Date of Award

1-1-2013

Document Type

Open Access Dissertation

Department

English Language and Literatures

First Advisor

Rebecca Stern

Abstract

My dissertation examines the importance of social capital in British marriage plots. While most people imagine heroines of eighteenth- and nineteenth-century novels embody virtue, I argue that many of the most innocent heroines speculate that sacrificing good assets can produce better marriages. These marriage plots demonstrate that a heroine's reputation must be somewhat damaged before she receives her reward of marriage. In other words, these novels do not uniformly represent, or recommend, the preservation of a heroine's good reputation; rather, they implicitly suggest that some spoiling occur before the consummation of marriage. I study how this curious freckling of heroines' reputations is desirable and financially advantageous.

My first two chapters discuss how depreciated reputations become eroticized in early marriage plots including Pamela and Northanger Abbey. I focus on heroines who damage their reputations through flirtation, and I use Pierre Bourdieu's and Georg Simmel's theories to analyze social behaviors and the relationship between flirtation and value accretion, respectively. While early marriage plots often assume that a man who proposes to a woman with low social capital possesses a selfless love, by the Victorian period novels such as Jane Eyre and Daniel Deronda are more suspicious of men who desire to marry their social inferiors as well as more critical of the eroticization of feminine vulnerability. In my third chapter on Victorian novels, I connect society's growing awareness of marital abuse to fictional investigations of how loneliness renders women both appealing and especially susceptible to dangerous suitors. My fourth chapter considers the particularly troublesome capital that celebrity offers women, and I discuss the lives of real celebrities, such as Queen Victoria, and offer a reading of Trollope's Miss Mackenzie. My dissertation concludes by exploring how the patterns in established marriage plots survive in popular culture phenomena such as Downton Abbey.
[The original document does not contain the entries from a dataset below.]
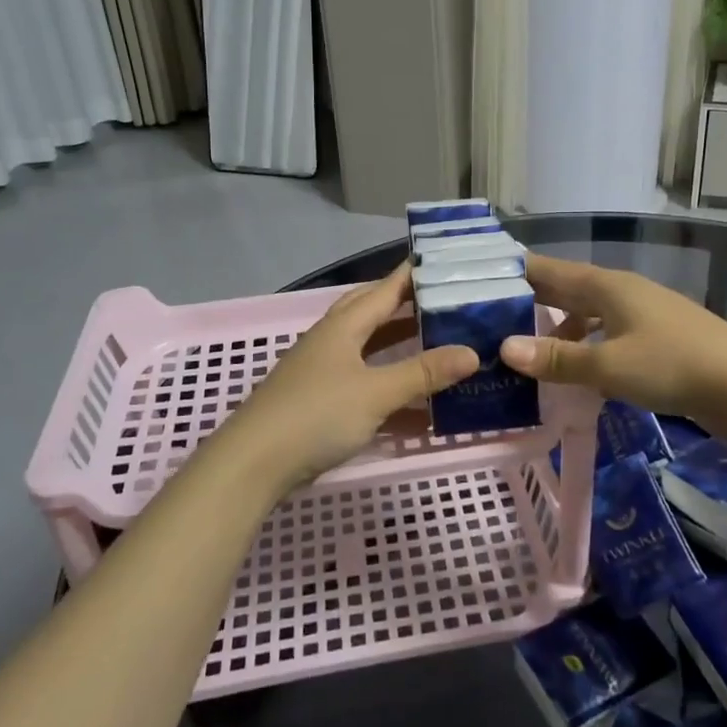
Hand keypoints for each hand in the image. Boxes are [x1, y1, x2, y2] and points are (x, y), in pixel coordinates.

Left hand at [214, 264, 477, 495]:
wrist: (254, 465)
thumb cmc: (316, 415)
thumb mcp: (376, 392)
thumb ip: (423, 372)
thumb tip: (472, 352)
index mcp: (343, 327)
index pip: (384, 290)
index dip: (412, 275)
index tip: (444, 261)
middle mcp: (332, 342)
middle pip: (373, 314)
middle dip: (407, 307)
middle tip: (445, 303)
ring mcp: (323, 373)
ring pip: (370, 352)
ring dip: (402, 350)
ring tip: (440, 346)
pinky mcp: (320, 405)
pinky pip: (365, 388)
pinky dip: (392, 392)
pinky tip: (421, 409)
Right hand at [499, 253, 726, 434]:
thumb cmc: (673, 365)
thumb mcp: (609, 365)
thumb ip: (558, 359)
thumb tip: (505, 348)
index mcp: (607, 286)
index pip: (550, 270)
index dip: (517, 273)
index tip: (481, 280)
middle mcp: (623, 290)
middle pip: (568, 288)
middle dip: (533, 299)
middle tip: (494, 315)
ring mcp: (644, 312)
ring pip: (589, 311)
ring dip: (560, 326)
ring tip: (531, 348)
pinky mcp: (658, 336)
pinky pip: (608, 330)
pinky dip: (586, 342)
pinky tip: (580, 367)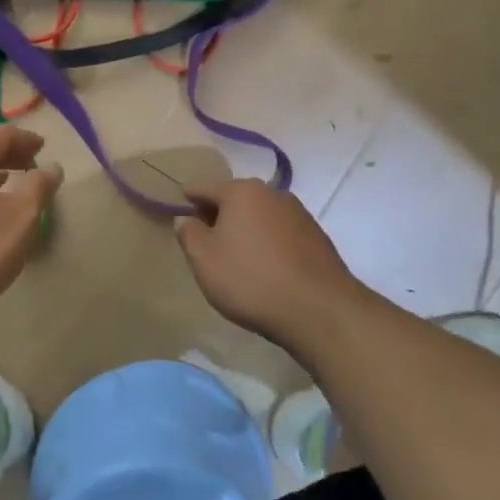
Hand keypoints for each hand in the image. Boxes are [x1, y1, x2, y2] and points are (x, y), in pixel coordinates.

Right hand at [174, 179, 357, 348]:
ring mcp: (298, 214)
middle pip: (235, 199)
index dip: (188, 199)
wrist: (319, 311)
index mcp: (241, 191)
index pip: (204, 188)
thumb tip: (187, 219)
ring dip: (245, 229)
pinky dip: (267, 242)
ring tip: (235, 255)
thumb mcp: (204, 260)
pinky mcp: (317, 237)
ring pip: (259, 215)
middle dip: (218, 214)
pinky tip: (264, 266)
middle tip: (205, 238)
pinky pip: (280, 232)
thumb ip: (188, 234)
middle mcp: (272, 193)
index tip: (179, 208)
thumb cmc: (251, 280)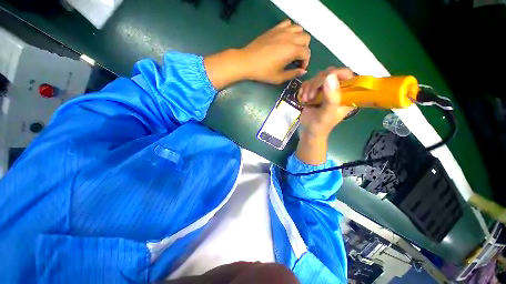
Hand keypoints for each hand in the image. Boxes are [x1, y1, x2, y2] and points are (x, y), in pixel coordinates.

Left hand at [238, 19, 310, 83]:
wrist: (247, 62)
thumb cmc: (263, 72)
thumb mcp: (279, 77)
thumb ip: (293, 74)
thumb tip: (303, 71)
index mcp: (291, 50)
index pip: (306, 53)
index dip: (305, 62)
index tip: (299, 68)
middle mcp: (289, 38)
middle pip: (306, 38)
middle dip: (304, 50)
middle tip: (296, 59)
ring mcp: (282, 31)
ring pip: (299, 29)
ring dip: (299, 39)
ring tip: (292, 49)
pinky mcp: (274, 29)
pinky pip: (288, 24)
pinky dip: (291, 30)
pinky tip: (285, 39)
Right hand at [298, 67, 354, 137]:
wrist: (309, 131)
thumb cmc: (321, 125)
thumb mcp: (328, 113)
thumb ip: (331, 97)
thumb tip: (330, 76)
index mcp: (347, 94)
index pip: (346, 74)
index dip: (335, 74)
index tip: (322, 81)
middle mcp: (338, 89)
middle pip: (329, 73)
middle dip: (317, 83)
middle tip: (310, 96)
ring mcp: (325, 89)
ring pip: (317, 77)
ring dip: (308, 88)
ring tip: (306, 100)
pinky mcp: (314, 91)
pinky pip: (308, 82)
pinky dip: (303, 89)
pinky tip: (303, 99)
This dissertation contributes to the critical conversation in three ways. First, my claim that the heroine's speculation of social capital is characteristic of the marriage plot is one that brings novels into contact with the credit economy of their time. Although standards for modesty prevent women's speculations from being clearly viewed, they were important players in non-monetary exchanges. Secondly, this project highlights a unique period during which women undergo a trial of solitude that prepares them for an affective marriage (or indicates their readiness for that state). While this period of social exile has deathly connotations, the possibility of future happiness imbues even this dark phase with a certain pleasure, especially for readers. Lastly, this project brings a new focus to the significance of flirtation in British fiction and develops our understanding of the history of desire. While many scholars have written on fallen women and unrelenting flirts, there has been less interest in the flirtation of heroines who are not ultimately condemned. Old models of femininity create a space for play, romantic gambling, and even slightly bad behavior that can harm a woman's reputation. Thus, the concept of erotic femininity in the eighteenth and nineteenth centuries was not simply virtuously staid but flawed, daring, and lively.